[Saved entries]
====
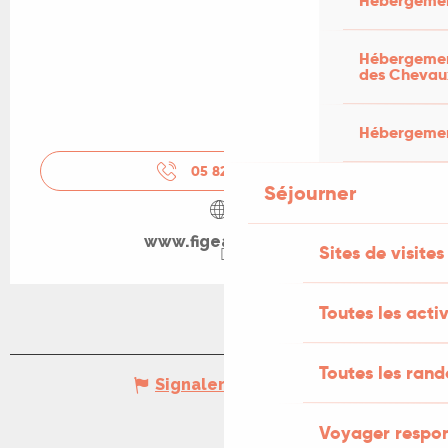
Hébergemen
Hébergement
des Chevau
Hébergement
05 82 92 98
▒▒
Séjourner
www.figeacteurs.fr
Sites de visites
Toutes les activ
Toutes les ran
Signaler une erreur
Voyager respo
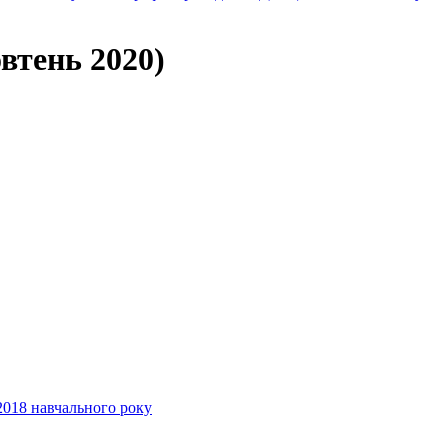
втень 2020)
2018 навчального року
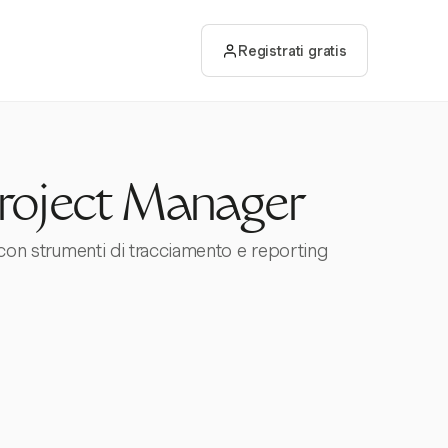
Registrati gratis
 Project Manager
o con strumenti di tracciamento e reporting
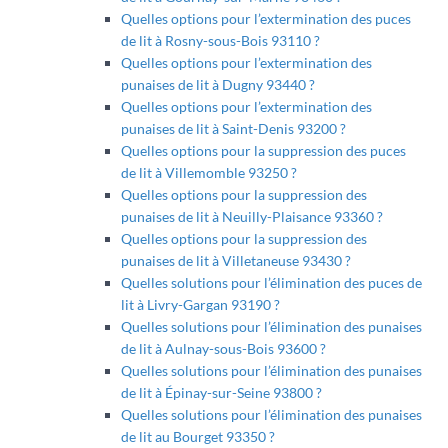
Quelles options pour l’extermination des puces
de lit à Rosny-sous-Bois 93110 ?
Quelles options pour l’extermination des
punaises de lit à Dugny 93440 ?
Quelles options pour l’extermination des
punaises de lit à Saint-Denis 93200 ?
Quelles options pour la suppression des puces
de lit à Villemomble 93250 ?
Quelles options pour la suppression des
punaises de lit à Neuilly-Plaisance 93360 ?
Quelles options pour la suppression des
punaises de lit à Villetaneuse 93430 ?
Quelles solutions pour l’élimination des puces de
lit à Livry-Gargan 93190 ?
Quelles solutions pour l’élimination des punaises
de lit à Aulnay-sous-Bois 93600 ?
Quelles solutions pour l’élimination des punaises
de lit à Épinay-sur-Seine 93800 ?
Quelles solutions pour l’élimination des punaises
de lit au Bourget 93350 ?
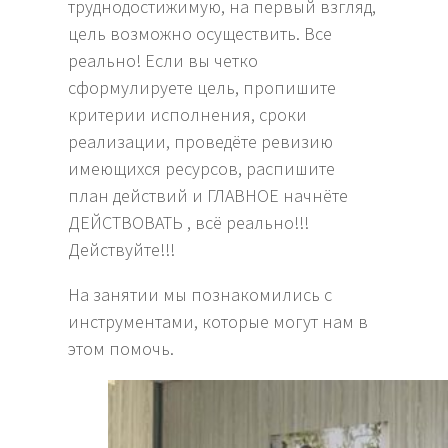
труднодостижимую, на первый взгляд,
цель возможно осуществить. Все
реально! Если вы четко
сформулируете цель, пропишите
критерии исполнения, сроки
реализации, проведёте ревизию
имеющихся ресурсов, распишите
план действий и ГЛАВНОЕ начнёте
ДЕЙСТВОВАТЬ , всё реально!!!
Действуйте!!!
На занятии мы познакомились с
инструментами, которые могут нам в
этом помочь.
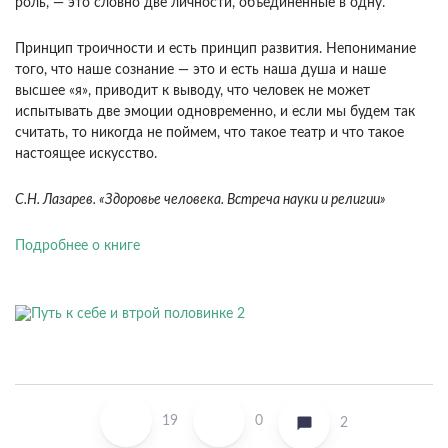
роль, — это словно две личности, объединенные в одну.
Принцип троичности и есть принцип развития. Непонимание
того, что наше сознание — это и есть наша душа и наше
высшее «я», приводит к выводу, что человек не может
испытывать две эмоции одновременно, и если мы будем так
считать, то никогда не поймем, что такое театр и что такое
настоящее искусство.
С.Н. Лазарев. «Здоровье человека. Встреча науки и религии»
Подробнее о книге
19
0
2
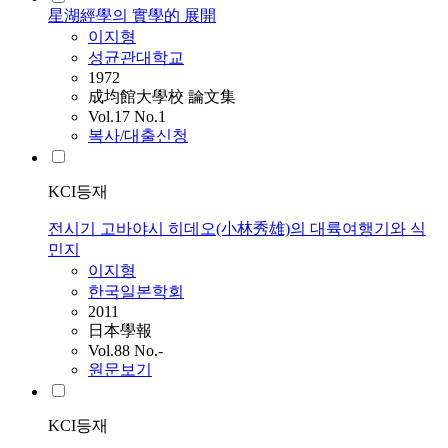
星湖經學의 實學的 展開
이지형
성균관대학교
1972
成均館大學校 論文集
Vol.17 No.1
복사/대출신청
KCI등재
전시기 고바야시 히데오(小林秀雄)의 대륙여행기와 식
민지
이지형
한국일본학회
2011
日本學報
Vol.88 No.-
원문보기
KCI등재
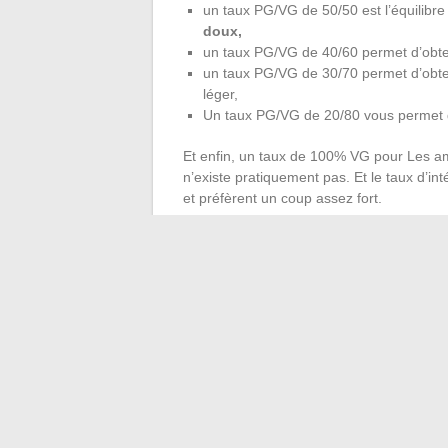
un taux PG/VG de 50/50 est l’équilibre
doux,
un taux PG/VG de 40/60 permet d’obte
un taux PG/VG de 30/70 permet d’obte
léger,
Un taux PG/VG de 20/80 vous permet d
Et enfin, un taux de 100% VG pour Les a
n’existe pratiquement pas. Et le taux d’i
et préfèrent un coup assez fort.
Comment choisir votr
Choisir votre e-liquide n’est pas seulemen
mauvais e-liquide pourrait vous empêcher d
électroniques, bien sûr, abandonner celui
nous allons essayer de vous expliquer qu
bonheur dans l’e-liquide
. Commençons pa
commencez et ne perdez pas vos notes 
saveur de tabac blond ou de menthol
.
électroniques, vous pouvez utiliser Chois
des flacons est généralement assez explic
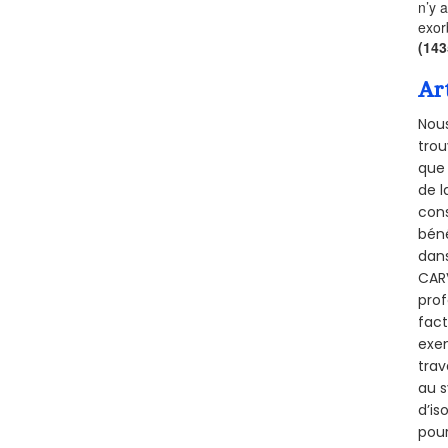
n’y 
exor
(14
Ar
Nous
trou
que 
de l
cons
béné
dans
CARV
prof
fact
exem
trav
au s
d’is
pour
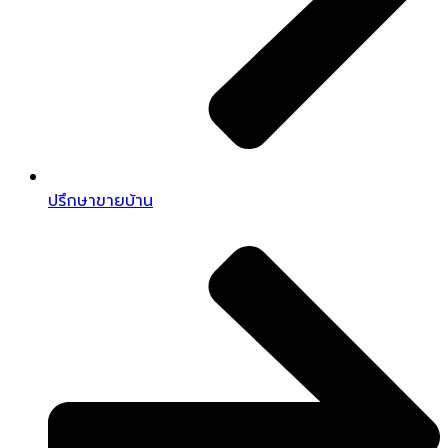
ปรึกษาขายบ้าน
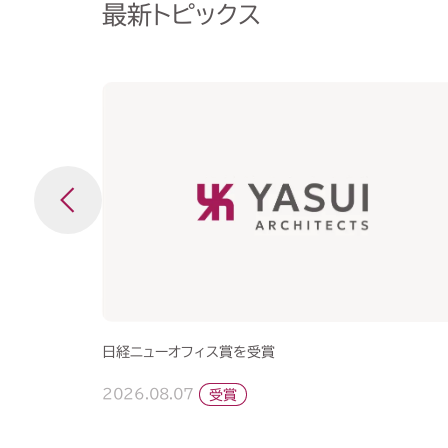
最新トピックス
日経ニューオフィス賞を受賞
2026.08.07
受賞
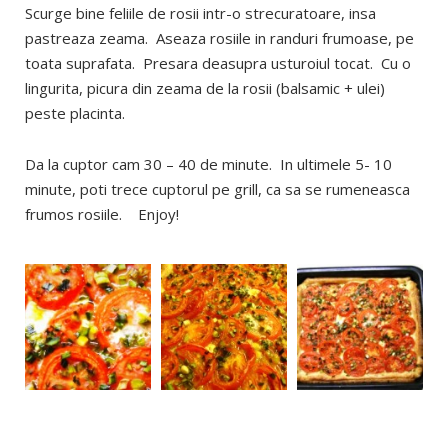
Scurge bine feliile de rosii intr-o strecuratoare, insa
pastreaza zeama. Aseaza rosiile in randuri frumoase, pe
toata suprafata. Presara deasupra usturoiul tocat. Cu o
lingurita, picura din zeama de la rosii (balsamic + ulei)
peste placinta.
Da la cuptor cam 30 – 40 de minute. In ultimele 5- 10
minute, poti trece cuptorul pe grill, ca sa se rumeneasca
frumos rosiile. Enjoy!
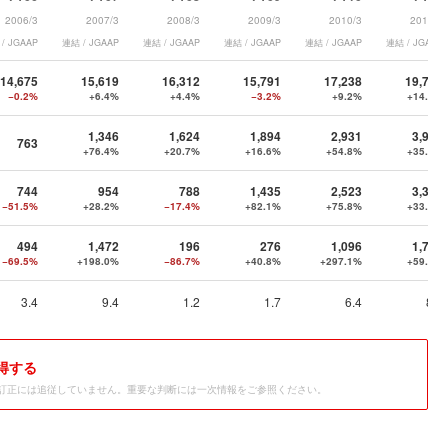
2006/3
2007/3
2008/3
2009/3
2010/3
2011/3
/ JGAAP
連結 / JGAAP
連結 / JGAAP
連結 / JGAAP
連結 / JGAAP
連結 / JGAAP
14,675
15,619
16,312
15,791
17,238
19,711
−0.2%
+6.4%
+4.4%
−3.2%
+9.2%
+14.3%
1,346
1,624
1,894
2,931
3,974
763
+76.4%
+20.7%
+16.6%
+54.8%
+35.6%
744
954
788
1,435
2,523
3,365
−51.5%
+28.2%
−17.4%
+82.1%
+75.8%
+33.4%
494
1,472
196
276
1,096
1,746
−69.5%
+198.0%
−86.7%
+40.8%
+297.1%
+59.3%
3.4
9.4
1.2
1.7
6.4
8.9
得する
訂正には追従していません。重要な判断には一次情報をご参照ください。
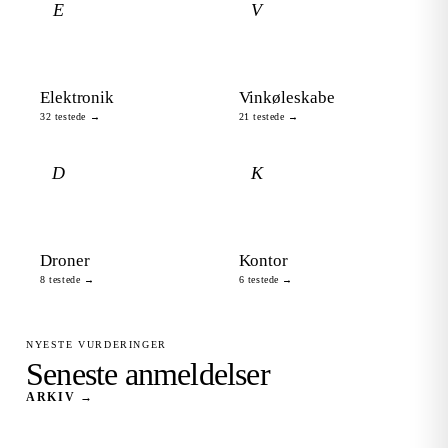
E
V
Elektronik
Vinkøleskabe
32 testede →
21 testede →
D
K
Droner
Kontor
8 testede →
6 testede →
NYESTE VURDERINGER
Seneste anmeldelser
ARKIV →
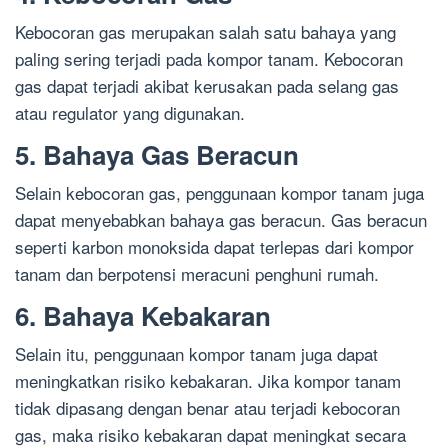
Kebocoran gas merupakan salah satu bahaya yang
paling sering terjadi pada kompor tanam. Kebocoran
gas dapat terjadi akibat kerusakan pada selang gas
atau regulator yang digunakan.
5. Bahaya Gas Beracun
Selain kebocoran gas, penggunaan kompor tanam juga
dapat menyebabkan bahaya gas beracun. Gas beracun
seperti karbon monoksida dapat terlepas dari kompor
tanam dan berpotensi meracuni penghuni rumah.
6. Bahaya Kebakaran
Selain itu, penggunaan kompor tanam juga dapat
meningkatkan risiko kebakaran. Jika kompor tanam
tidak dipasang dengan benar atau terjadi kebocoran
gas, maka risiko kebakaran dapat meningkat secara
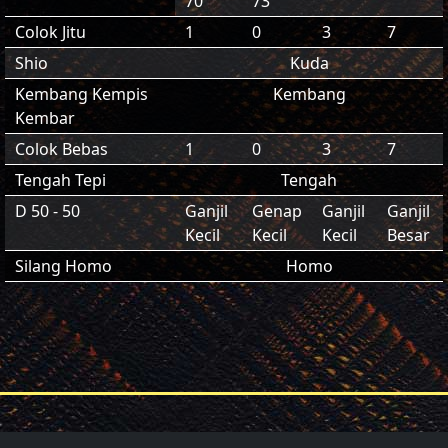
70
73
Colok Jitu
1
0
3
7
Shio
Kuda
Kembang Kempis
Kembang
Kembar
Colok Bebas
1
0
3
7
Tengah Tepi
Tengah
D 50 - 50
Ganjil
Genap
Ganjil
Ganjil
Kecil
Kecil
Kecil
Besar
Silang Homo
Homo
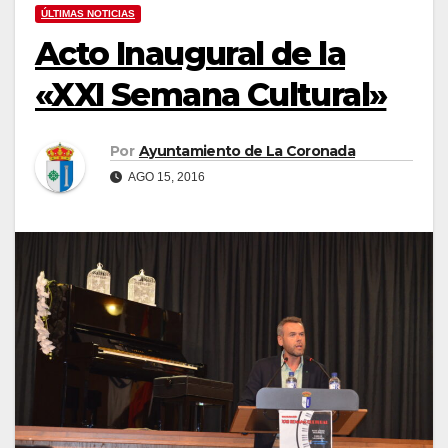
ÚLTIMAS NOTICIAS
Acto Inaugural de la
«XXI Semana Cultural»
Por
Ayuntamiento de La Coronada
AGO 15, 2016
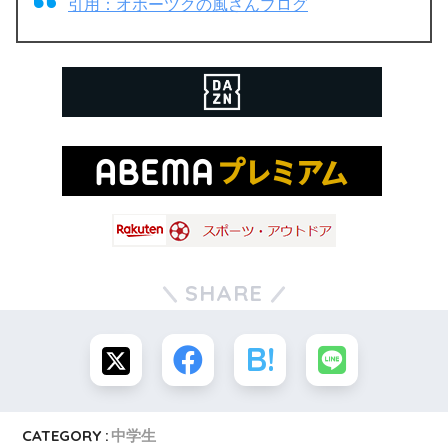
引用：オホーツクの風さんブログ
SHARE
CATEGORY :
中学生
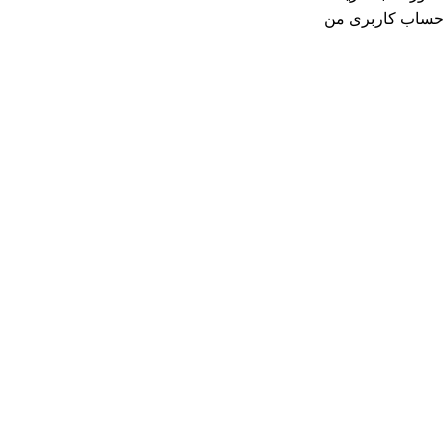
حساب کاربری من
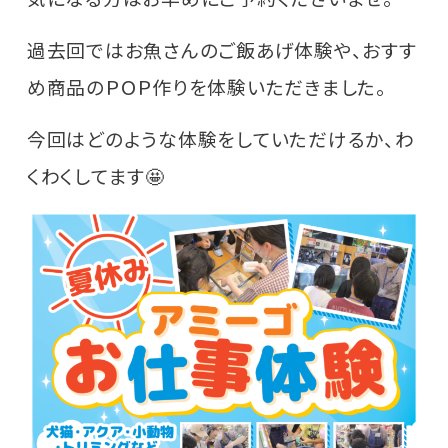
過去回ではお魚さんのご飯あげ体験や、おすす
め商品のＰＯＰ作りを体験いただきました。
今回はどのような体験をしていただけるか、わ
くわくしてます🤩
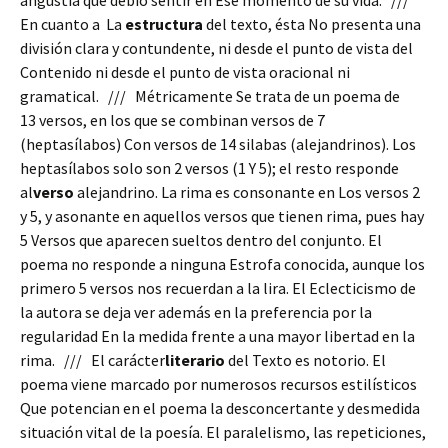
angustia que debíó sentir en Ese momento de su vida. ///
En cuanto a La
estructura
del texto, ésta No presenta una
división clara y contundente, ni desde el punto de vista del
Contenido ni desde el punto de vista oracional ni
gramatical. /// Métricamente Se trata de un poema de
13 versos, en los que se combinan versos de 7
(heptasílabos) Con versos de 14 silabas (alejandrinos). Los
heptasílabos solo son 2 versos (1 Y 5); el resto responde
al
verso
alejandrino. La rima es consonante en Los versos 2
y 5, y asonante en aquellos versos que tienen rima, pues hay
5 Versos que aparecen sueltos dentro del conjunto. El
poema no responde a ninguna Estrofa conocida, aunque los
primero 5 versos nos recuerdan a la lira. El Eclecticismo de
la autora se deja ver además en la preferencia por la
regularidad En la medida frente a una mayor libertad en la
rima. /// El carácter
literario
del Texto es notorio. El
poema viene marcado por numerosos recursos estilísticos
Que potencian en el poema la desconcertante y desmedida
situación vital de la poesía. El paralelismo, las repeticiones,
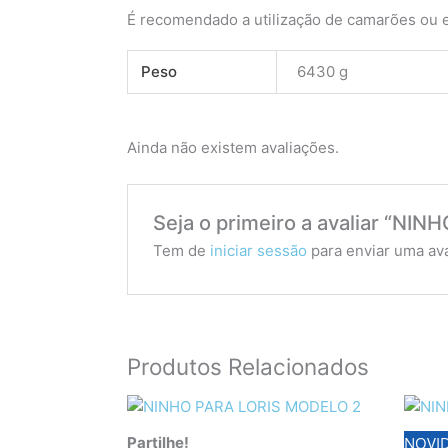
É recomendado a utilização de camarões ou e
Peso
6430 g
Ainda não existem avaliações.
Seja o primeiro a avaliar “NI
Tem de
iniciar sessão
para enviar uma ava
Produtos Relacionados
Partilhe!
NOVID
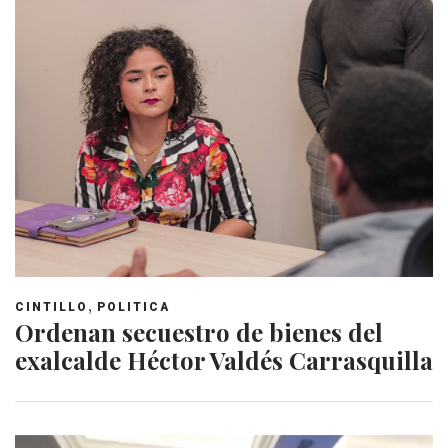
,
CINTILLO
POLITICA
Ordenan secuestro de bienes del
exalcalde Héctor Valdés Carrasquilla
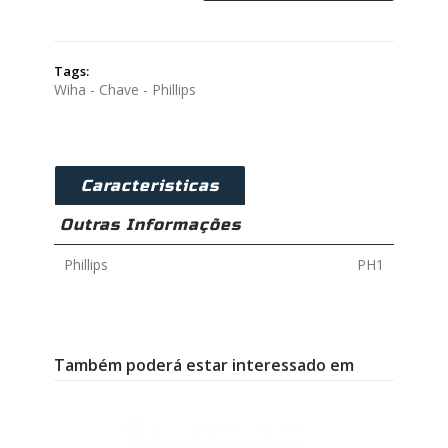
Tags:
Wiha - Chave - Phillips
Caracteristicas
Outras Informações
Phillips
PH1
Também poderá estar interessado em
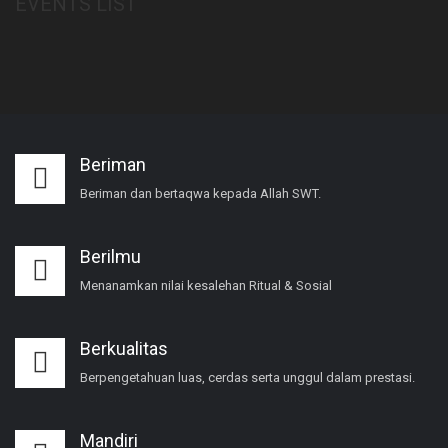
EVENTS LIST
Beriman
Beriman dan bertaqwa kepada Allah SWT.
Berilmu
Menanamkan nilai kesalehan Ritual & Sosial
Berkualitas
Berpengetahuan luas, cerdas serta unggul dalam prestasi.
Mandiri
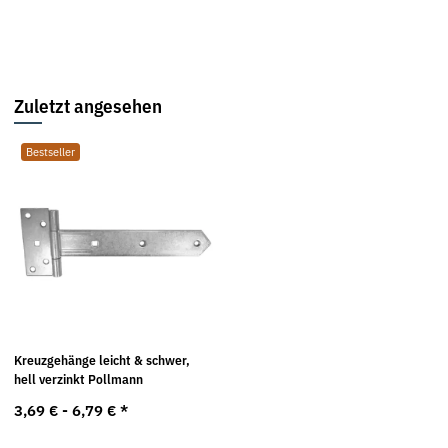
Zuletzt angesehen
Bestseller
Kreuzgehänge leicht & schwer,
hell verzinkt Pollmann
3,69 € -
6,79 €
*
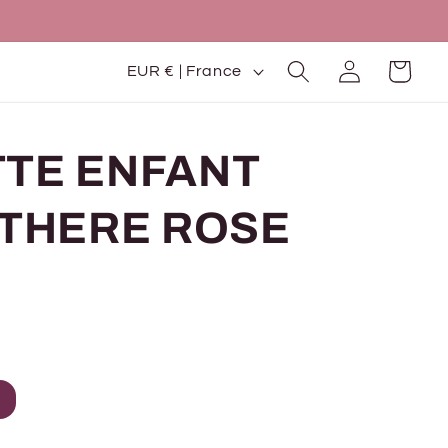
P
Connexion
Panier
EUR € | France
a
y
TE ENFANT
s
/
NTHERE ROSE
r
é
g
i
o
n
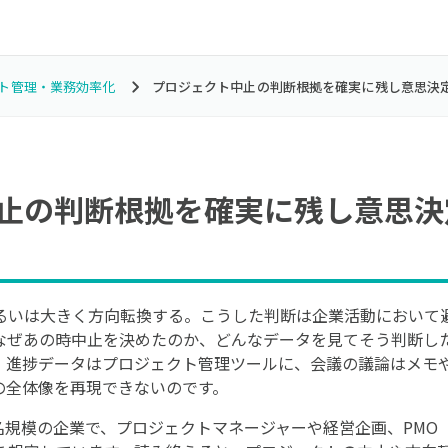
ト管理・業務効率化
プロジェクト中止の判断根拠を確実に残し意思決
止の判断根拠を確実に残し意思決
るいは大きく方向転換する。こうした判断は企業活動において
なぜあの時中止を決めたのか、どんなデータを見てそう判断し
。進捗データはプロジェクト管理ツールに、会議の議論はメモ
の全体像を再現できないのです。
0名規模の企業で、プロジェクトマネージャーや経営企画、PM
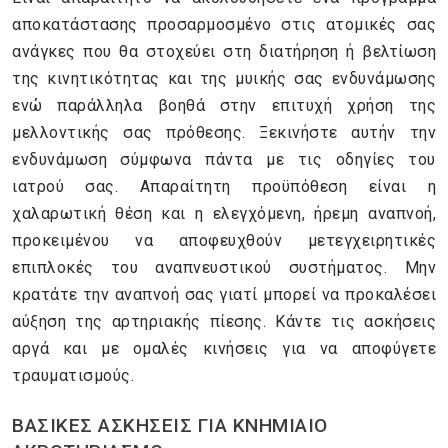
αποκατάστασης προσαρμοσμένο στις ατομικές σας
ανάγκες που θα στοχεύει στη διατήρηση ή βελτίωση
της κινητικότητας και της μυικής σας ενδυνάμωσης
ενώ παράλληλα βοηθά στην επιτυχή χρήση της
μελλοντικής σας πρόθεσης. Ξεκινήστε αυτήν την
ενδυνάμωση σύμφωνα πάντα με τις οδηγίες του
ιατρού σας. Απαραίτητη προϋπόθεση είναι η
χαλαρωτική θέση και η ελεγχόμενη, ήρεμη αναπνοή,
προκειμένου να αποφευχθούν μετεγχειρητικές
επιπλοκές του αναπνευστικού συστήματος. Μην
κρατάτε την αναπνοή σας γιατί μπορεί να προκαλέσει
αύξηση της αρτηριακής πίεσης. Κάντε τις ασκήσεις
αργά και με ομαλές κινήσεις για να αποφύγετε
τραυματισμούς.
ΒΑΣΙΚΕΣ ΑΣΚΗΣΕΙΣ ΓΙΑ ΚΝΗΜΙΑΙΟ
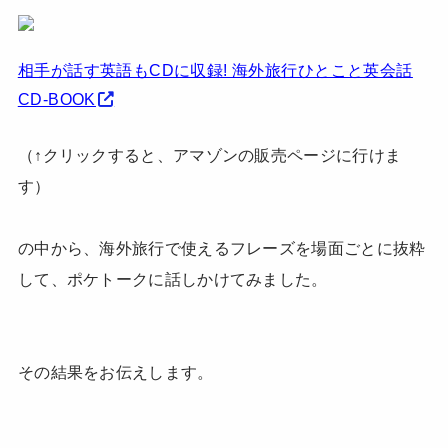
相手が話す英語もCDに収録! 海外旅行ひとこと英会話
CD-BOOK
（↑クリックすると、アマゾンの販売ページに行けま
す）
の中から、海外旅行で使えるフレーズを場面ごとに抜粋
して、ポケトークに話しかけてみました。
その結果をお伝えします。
====
*Task directions*: Recast the lines, starting at the first one and ending at the one containing "o con strumenti di tracciamento e reporting", as a JSON list of strings with one string per line. Omit blank lines and leave the pictures out.

*Answer to this task*:
[
  "Hébergemen",
  "Hébergement",
  "des Chevau",
  "Hébergement",
  "05 82 92 98",
  "▒▒",
  "Séjourner",
  "www.figeacteurs.fr",
  "Sites de visites",
  "Toutes les activ",
  "Toutes les ran",
  "Signaler une erreur",
  "Voyager respo",
  "втень 2020)",
  "2018 навчального року",
  "Registrati gratis",
  " Project Manager",
  "o con strumenti di tracciamento e reporting"
]